I just watched the newest episode of “The Grapevine,” a Youtube series I often watch. The episode revolved around the very public and quite timely, backlash against toxic masculinity. As the topic unfurled, what I found most interesting was the emphasis on understanding the nuances of displaying that degree of masculinity. Humans inherently have both feminine and masculine energies within the same body; they are then either nurtured through positive feedback or quelled through “auto-correction,” as Doug said. What we fail to realize on a grand scale is that by favoring either of those energies within one person, we inevitably force them to choose which of the two becomes their lifeline.
Subconsciously, a man who is told he cannot play with dolls, or a girl reprimanded for playing kickball, will choose the energy that at best, allows them to survive in the space allotted to them by society. Notice I’m emphasizing that the choice is a subconscious one; one does not often decide “this is how I need to act to function in my gender-biased society.” Instead it is the fanaticism in our approval or disapproval of certain behaviors and activities that slowly form little beliefs within a person that guide their future actions. Over time, a little boy denied a doll will learn that dolls cannot be for boys via negative feedback. He will subconsciously reason that he was not allowed to have a doll because he is a boy and therefore, no boys should have dolls; the same can be said for many women who experience the same feedback as children. Often, it will be these very people that will perpetuate the same narrow concepts forced upon them and reinforce their subconscious behaviors by imposing those engrained beliefs onto a new group of unsuspecting children. The same can be said for boys and girls who received positive reinforcement about their “supposed” gender-appropriate likes, seeing them also grow to believe that the way they are is how men/women simply are.
In both instances, the subconscious beliefs reinforced throughout life will influence the ways in which these people associate with gender. The biggest difference is that for those who received negative feedback, their eventual acclimation to societal standards is by force and simultaneously creates resentment towards anyone that does not adhere, themselves included. This is the basis of toxic masculinity and it shows itself as intolerance, aggression and apathy for the experiences of the other side.
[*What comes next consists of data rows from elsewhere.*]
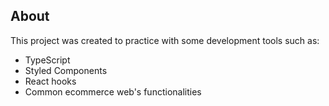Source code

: ## About

This project was created to practice with some development tools such as:

-   TypeScript
-   Styled Components
-   React hooks
-   Common ecommerce web's functionalities
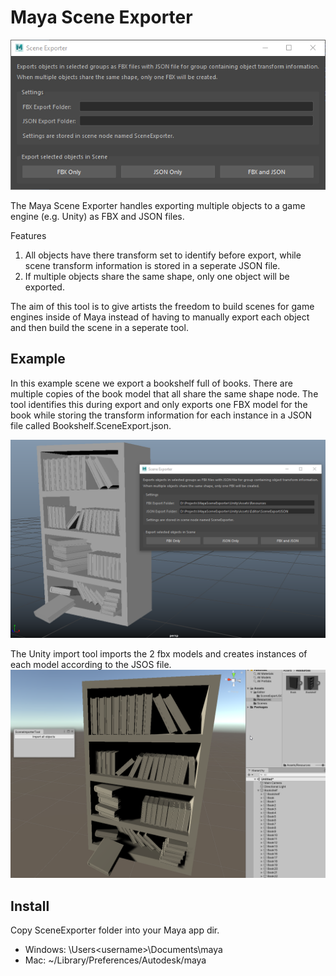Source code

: # Maya Scene Exporter

![Alt text](doc/images/tool_ui.png?raw=true "Maya Scene Exporter")

The Maya Scene Exporter handles exporting multiple objects to a game engine (e.g. Unity) as FBX and JSON files.

Features
1. All objects have there transform set to identify before export, while scene transform information is stored in a seperate JSON file.
2. If multiple objects share the same shape, only one object will be exported.

The aim of this tool is to give artists the freedom to build scenes for game engines inside of Maya instead of having to manually export each object and then build the scene in a seperate tool.

## Example

In this example scene we export a bookshelf full of books. There are multiple copies of the book model that all share the same shape node. The tool identifies this during export and only exports one FBX model for the book while storing the transform information for each instance in a JSON file called Bookshelf.SceneExport.json.

![Alt text](doc/images/example_maya.png?raw=true "Exporting in Maya")

The Unity import tool imports the 2 fbx models and creates instances of each model according to the JSOS file.
![Alt text](doc/images/example_unity.png?raw=true "Importing in Unity")

## Install

Copy SceneExporter folder into your Maya app dir.

- Windows: \Users\<username>\Documents\maya
- Mac: ~<username>/Library/Preferences/Autodesk/maya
The latter group often acclimates without the same resentments and also reserves the choice to redefine gender if need be. This is a luxury we misunderstand, and so we continue to make boys/girls think being a boy/girl is more about their actions than their self- identification.
When we feel gender needs to be a specific way that is by definition, toxic. Anything without balance is toxic. A man who thinks to be a man means forceful exertion of his energy is a problem. A woman who projects those views onto a man by calling him effeminate for grooming himself for example, is also toxic. Regardless of the sex of the instigator, when it comes from a place of rigidity, toxicity ensues. What we need to emphasize more than actions, are mindsets that encourage children to just enjoy what they like. However deeply we are committed to that is one thing, but we must collectively acknowledge that gender is so wrapped up in these abstract ideals that make people fit into them when it should be the reverse.
Gender roles do not need to be banished, but there needs to be a fluidity that allows someone to be who they are and still identify as they please. Life is not a puzzle with right and wrong configurations, it is forever dynamic. It cannot be appropriate for us or our larger society to tell anyone that they can only be one way to be themselves. We damage our children first, and hinder our future selves when we decide that A is for one, B is for another, and never the twain shall meet.